Last November, we brought you news about Nebul.us, an intriguing start-up aimed at using infographics for social networking. And this week, they've announced their first major update since launching six months ago.
The main premise of the service is that much like StumbleUpon, you get a widget in your browser that allows you to mark articles or songs or media that you want to share with friends.
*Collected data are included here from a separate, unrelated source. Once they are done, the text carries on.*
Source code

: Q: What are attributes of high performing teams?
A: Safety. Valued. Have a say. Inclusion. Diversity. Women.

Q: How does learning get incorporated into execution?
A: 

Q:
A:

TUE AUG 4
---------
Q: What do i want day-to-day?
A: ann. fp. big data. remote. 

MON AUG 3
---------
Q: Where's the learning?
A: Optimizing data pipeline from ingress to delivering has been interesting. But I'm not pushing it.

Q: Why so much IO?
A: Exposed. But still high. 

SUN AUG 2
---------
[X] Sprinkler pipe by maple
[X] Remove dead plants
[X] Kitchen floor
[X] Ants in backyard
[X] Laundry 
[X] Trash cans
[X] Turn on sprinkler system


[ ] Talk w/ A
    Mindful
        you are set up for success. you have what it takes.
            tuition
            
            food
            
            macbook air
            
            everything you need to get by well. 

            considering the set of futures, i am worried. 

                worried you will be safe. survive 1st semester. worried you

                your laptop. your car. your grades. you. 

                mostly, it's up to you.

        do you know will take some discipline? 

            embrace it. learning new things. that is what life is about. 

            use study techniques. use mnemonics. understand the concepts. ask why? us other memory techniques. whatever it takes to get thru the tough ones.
The twist is that these are then loaded into a personalized infographic--allowing people in your "cloud" to easily browse what you've been burrowing into. (The width of the bands shows how long you spent, and the height shows how much affiliated content you browsed or created, via Twitter or Facebook.) Think of something like Google Buzz, made visual; the graph is basically a clever way of wading through the mountains of content out there, in an intuitive way.
The new updates leave that central offering untouched, instead, there's lots of subtle tweaks to encourage sociability in the user base: Comments are now limited to 140 characters to encourage easier reading; users can repost items to their own cloud without interrupting whatever their browsing; cloud posts can be sent automatically to Twitter and Facebook; and a new feature lets you see the first person that posted a given item.
You'll notice that all of these are cribbed from tiny features found on other social-networking sites--but it's those tiny little nuggets of social engineering that often make the difference between a service that's merely popular, or crazy viral.
Still, you wonder: We're still wrapping our heads around things like Google Buzz. Useful data visualizations are a must-have--eventually. But right now, is the idea ahead of its time?